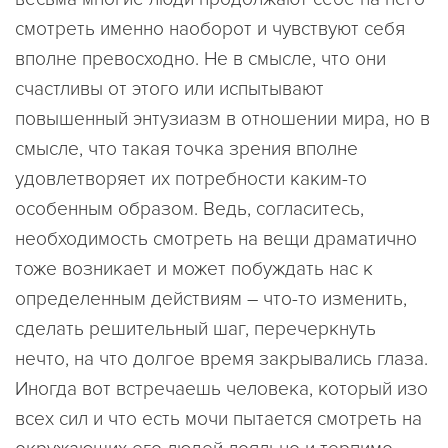
смотреть именно наоборот и чувствуют себя
вполне превосходно. Не в смысле, что они
счастливы от этого или испытывают
повышенный энтузиазм в отношении мира, но в
смысле, что такая точка зрения вполне
удовлетворяет их потребности каким-то
особенным образом. Ведь, согласитесь,
необходимость смотреть на вещи драматично
тоже возникает и может побуждать нас к
определенным действиям – что-то изменить,
сделать решительный шаг, перечеркнуть
нечто, на что долгое время закрывались глаза.
Иногда вот встречаешь человека, который изо
всех сил и что есть мочи пытается смотреть на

Exercise objective: Please extract the text lines from the listing above, copying each one word for word, and leave the pictures out of your answer.

Exercise answer:
смотреть именно наоборот и чувствуют себя
вполне превосходно. Не в смысле, что они
счастливы от этого или испытывают
повышенный энтузиазм в отношении мира, но в
смысле, что такая точка зрения вполне
удовлетворяет их потребности каким-то
особенным образом. Ведь, согласитесь,
необходимость смотреть на вещи драматично
тоже возникает и может побуждать нас к
определенным действиям – что-то изменить,
сделать решительный шаг, перечеркнуть
нечто, на что долгое время закрывались глаза.
Иногда вот встречаешь человека, который изо
всех сил и что есть мочи пытается смотреть на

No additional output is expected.